A friend of mine, who regularly and cheerily reminds me of my absence from the bestseller list, recently (for no particular reason that I could see) pondered aloud what I was "doing wrong." Using his fingers, he counted off well-known titles by authors of dubious talent, and then asked me what I thought were the elements of a commercially successful novel. I countered that I obviously didn't know, and changed the subject. Yet, the question stirred something in my memory. It seemed to me that a hypothesis about this had once been proposed and put to the test. I did a little research and soon stumbled upon the experiment that I recalled from my schooldays.
One day in 1966, Newsday columnist Mike McGrady picked up The New York Times book review section and looked at the bestseller list. He was irritated by what he saw, and concluded "inept writing held the key to success." He was convinced he could write as badly as any author on the list, and that many of his colleagues could, too. Inspired by the thought, he playfully wrote a memo and sent it to 24 members of the Newsday staff.

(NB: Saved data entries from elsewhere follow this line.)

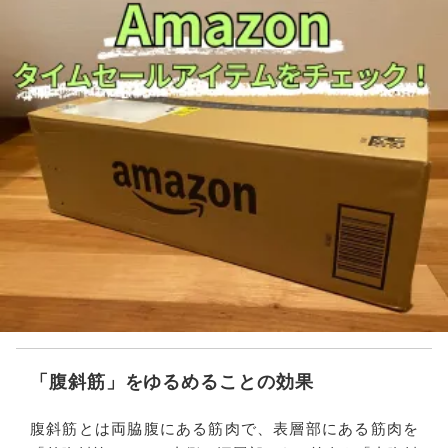
「腹斜筋」をゆるめることの効果
腹斜筋とは両脇腹にある筋肉で、表層部にある筋肉を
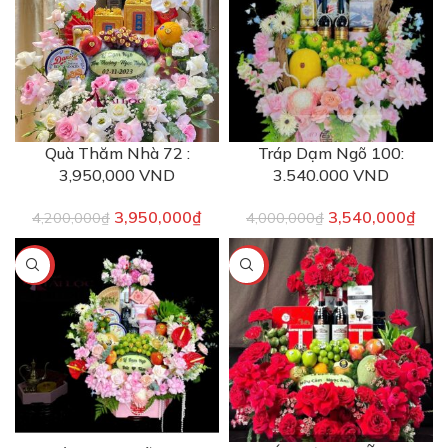
Quà Thăm Nhà 72 :
Tráp Dạm Ngõ 100:
3,950,000 VND
3.540.000 VND
3,950,000
₫
3,540,000
₫
4,200,000
₫
4,000,000
₫
-16%
-9%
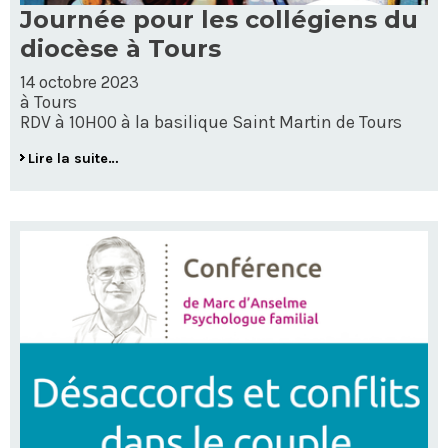
Journée pour les collégiens du
diocèse à Tours
14 octobre 2023
à Tours
RDV à 10H00 à la basilique Saint Martin de Tours
Lire la suite…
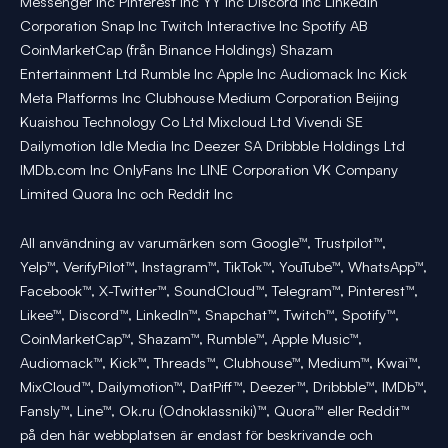
Messenger Inc Pinterest Inc YY Inc Discord Inc LinkedIn
Corporation Snap Inc Twitch Interactive Inc Spotify AB
CoinMarketCap (från Binance Holdings) Shazam
Entertainment Ltd Rumble Inc Apple Inc Audiomack Inc Kick
Meta Platforms Inc Clubhouse Medium Corporation Beijing
Kuaishou Technology Co Ltd Mixcloud Ltd Vivendi SE
Dailymotion Idle Media Inc Deezer SA Dribbble Holdings Ltd
IMDb.com Inc OnlyFans Inc LINE Corporation VK Company
Limited Quora Inc och Reddit Inc
All användning av varumärken som Google™, Trustpilot™,
Yelp™, VerifyPilot™, Instagram™, TikTok™, YouTube™, WhatsApp™,
Facebook™, X-Twitter™, SoundCloud™, Telegram™, Pinterest™,
Likee™, Discord™, LinkedIn™, Snapchat™, Twitch™, Spotify™,
CoinMarketCap™, Shazam™, Rumble™, Apple Music™,
Audiomack™, Kick™, Threads™, Clubhouse™, Medium™, Kwai™,
MixCloud™, Dailymotion™, DatPiff™, Deezer™, Dribbble™, IMDb™,
Fansly™, Line™, Ok.ru (Odnoklassniki)™, Quora™ eller Reddit™
på den här webbplatsen är endast för beskrivande och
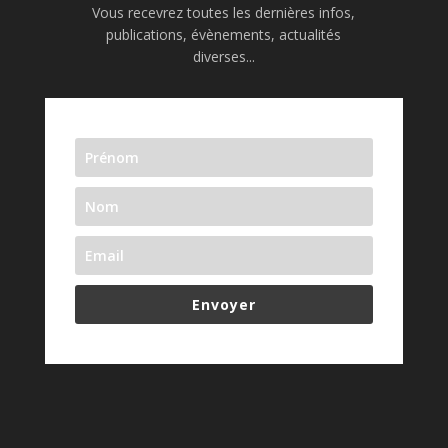
Vous recevrez toutes les dernières infos,
publications, évènements, actualités
diverses...
Envoyer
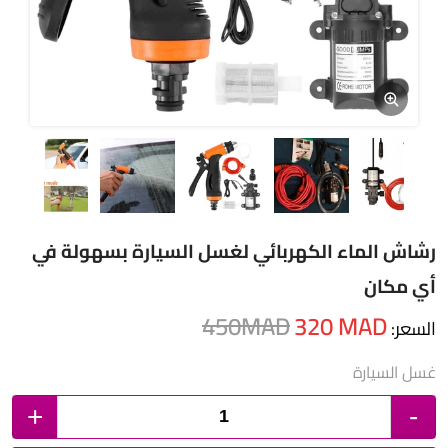
رشاش الماء الكهربائي لغسل السيارة بسهولة في
أي مكان
450
MAD
320
MAD
السعر:
غسل السيارة
+
-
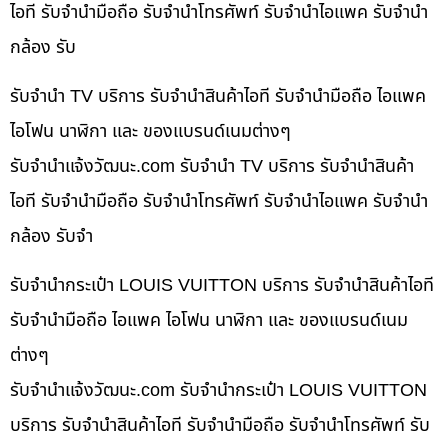
ไอที รับจำนำมือถือ รับจำนำโทรศัพท์ รับจำนำไอแพค รับจำนำ
กล้อง รับ
รับจำนำ TV บริการ รับจำนำสินค้าไอที รับจำนำมือถือ ไอแพค
ไอโฟน นาฬิกา และ ของแบรนด์เนมต่างๆ
รับจํานําแจ้งวัฒนะ.com รับจำนำ TV บริการ รับจำนำสินค้า
ไอที รับจำนำมือถือ รับจำนำโทรศัพท์ รับจำนำไอแพค รับจำนำ
กล้อง รับจำ
รับจำนำกระเป๋า LOUIS VUITTON บริการ รับจำนำสินค้าไอที
รับจำนำมือถือ ไอแพค ไอโฟน นาฬิกา และ ของแบรนด์เนม
ต่างๆ
รับจํานําแจ้งวัฒนะ.com รับจำนำกระเป๋า LOUIS VUITTON
บริการ รับจำนำสินค้าไอที รับจำนำมือถือ รับจำนำโทรศัพท์ รับ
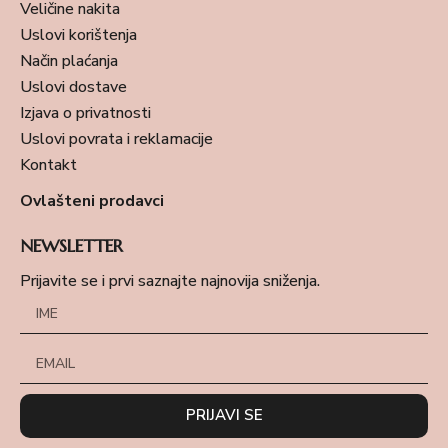
Veličine nakita
Uslovi korištenja
Način plaćanja
Uslovi dostave
Izjava o privatnosti
Uslovi povrata i reklamacije
Kontakt
Ovlašteni prodavci
NEWSLETTER
Prijavite se i prvi saznajte najnovija sniženja.
PRIJAVI SE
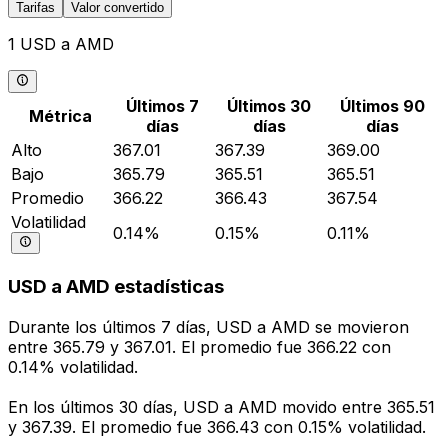
Tarifas
Valor convertido
1 USD a AMD
Últimos 7
Últimos 30
Últimos 90
Métrica
días
días
días
Alto
367.01
367.39
369.00
Bajo
365.79
365.51
365.51
Promedio
366.22
366.43
367.54
Volatilidad
0.14%
0.15%
0.11%
USD a AMD estadísticas
Durante los últimos 7 días, USD a AMD se movieron
entre 365.79 y 367.01. El promedio fue 366.22 con
0.14% volatilidad.
En los últimos 30 días, USD a AMD movido entre 365.51
y 367.39. El promedio fue 366.43 con 0.15% volatilidad.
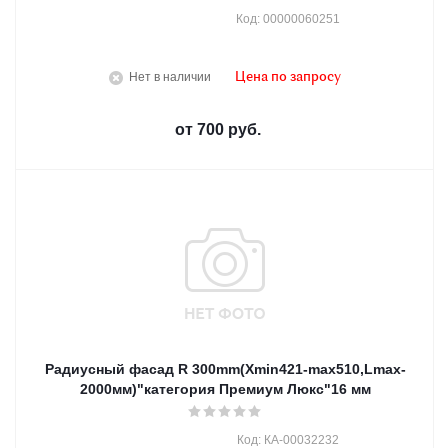
Код: 00000060251
Нет в наличии
Цена по запросу
от
700 руб.
Радиусный фасад R 300mm(Хmin421-max510,Lmax-
2000мм)"категория Премиум Люкс"16 мм
Код: КА-00032232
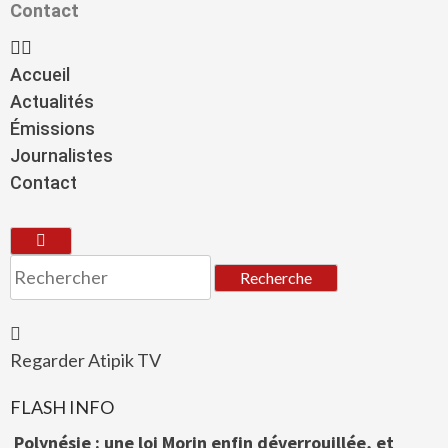
Contact
Accueil
Actualités
Émissions
Journalistes
Contact
Recherche
Regarder Atipik TV
FLASH INFO
Polynésie : une loi Morin enfin déverrouillée, et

"You are hereby invited to become the co-author of a best selling novel," he wrote. "There will be an unremitting emphasis on sex and true excellence in writing will be quickly blue-penciled into oblivion."
The staff responded enthusiastically. They devised a simple plot: a woman discovers her husband is cheating on her, so she takes revenge by indulging in one lurid sexual escapade after another. That is the whole plot. Her lovers are sophisticates and ruffians from all walks of life. The staff divvied up the writing in appropriate fashion: Newsday's crime writer wrote the chapter about her fling with a gangster, the sports writer the one about an affair with a boxer, and so on. They invented an "author" and named her Penelope Ashe. McGrady's sister-in-law agreed to play Penelope on the talk show circuit. Released in 1969, the novel was a stunning success. Naked Came the Stranger soared to 4 on The New York Times bestseller list, elbowing aside Jacqueline Susann's The Love Machine. Hollywood came knocking and bought the movie rights for a large sum (yes, the movie was made, and it, too, was successful by the standards of low-budget x-rated films). The revelation of the hoax by McGrady did nothing to diminish sales.
I don't think tastes have elevated in the 40 years since, so McGrady's formula probably still has legs. So, all my scrawling friends out there, perhaps together we too can tap out something truly awful.
One of my books, Trash & Other Litter, by the way, actually has a few elements of the formula. Sales nonetheless are modest. I prefer to suppose this is because Mike would have taken his blue pencil to it.